• _Texto fornecido_:
# # # # #
As consequências de processos de urbanização, agora globais, que ocorrem à sombra da China, são examinados em O enigma do capital sob esclarecimentos econômicos: “O Chile cresceu devido à demanda por cobre, a Austrália prosperou e até mesmo o Brasil e a Argentina se recuperaram em parte por causa da força da demanda da China por matérias-primas. O comércio bilateral entre a China e a América Latina aumentou dez vezes entre 2000 e 2009” (p. 142).

A organização do consumo pela urbanização e a capacidade de absorção de excedente de capital fazem da arquitetura do espetáculo, devidamente estabelecida na indústria cultural, como a vertente mais desejada pelos países tanto em desenvolvimento como os capitalistas avançados.
# # # # #
• _Linhas listadas_:
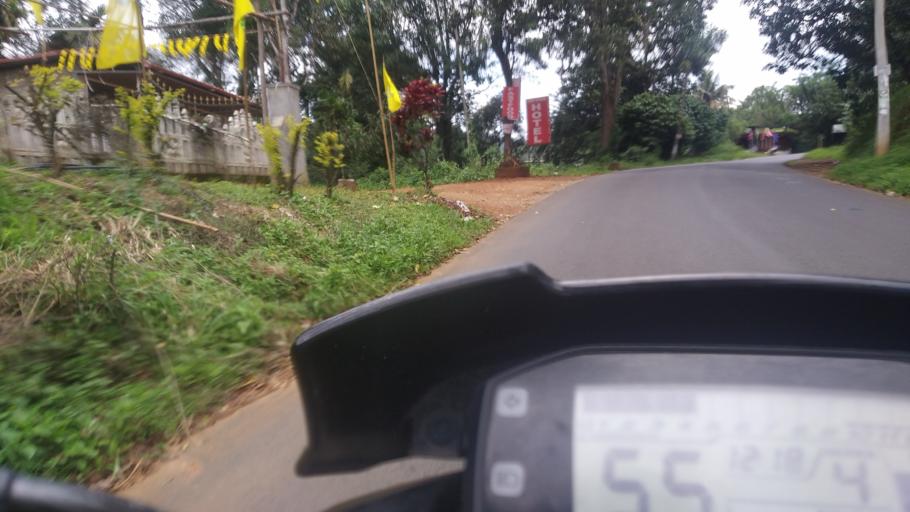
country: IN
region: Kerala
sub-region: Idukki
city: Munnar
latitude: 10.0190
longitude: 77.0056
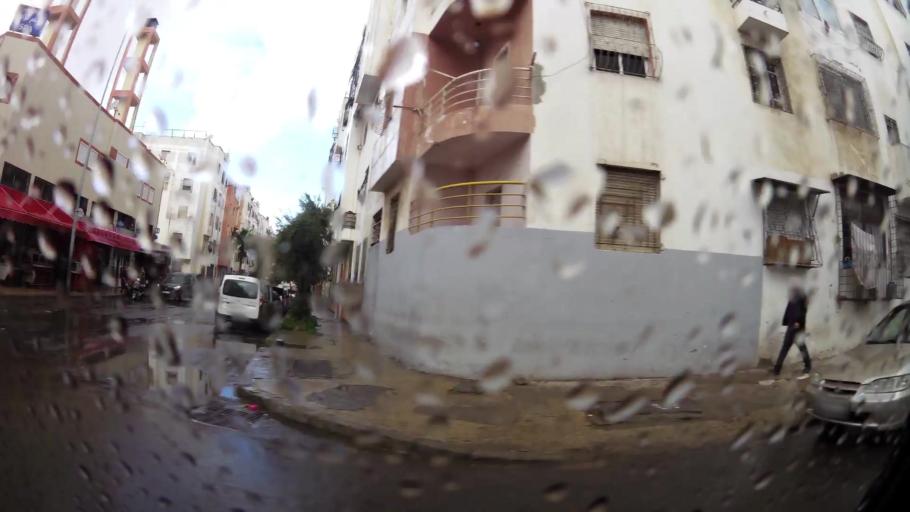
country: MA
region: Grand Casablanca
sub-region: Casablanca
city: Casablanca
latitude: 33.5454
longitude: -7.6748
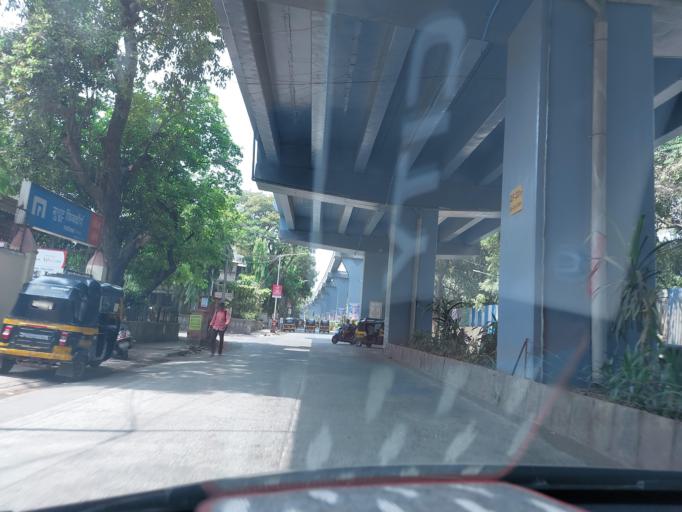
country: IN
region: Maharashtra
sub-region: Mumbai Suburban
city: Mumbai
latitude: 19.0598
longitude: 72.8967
# # # # #
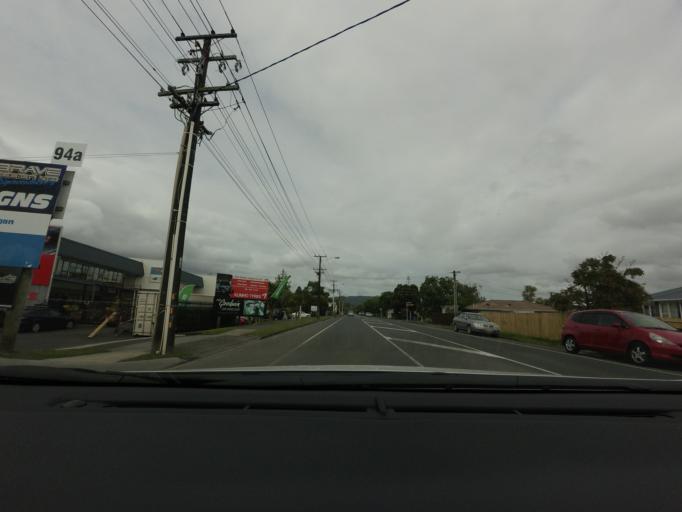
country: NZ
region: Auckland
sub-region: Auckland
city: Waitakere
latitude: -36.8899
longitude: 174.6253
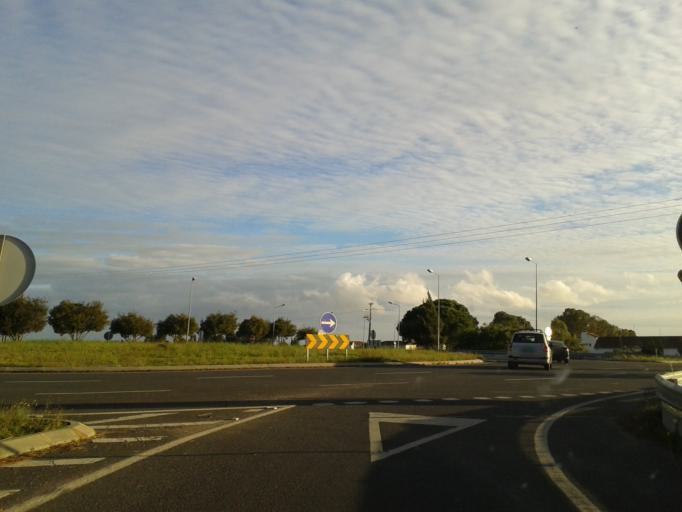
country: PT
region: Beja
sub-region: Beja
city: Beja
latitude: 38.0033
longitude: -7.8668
# # # # #
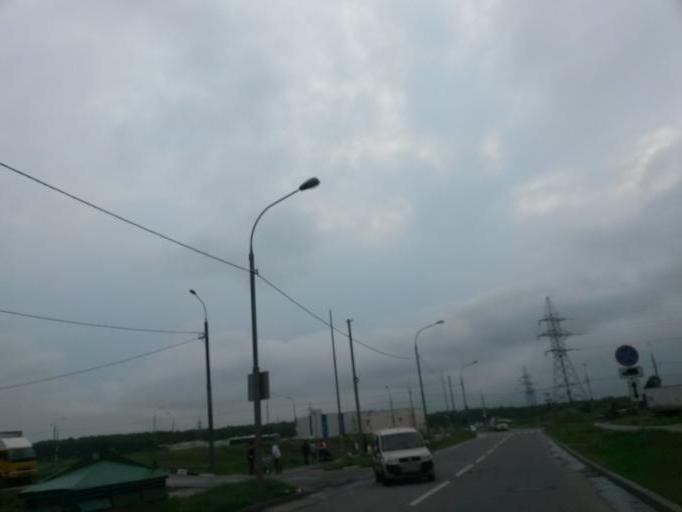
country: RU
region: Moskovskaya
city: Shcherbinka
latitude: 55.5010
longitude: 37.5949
# # # # #
• _Partes do exercício_:
**A.** Copie do texto sobre urbanização tudo o que vai de "A organização do" até "os capitalistas avançados.".
**B.** Segundo o texto sobre urbanização, quanto aumentou o comércio bilateral entre a China e a América Latina entre 2000 e 2009?

• _Respostas_:
**A.**
A organização do consumo pela urbanização e a capacidade de absorção de excedente de capital fazem da arquitetura do espetáculo, devidamente estabelecida na indústria cultural, como a vertente mais desejada pelos países tanto em desenvolvimento como os capitalistas avançados.

**B.** Aumentou dez vezes.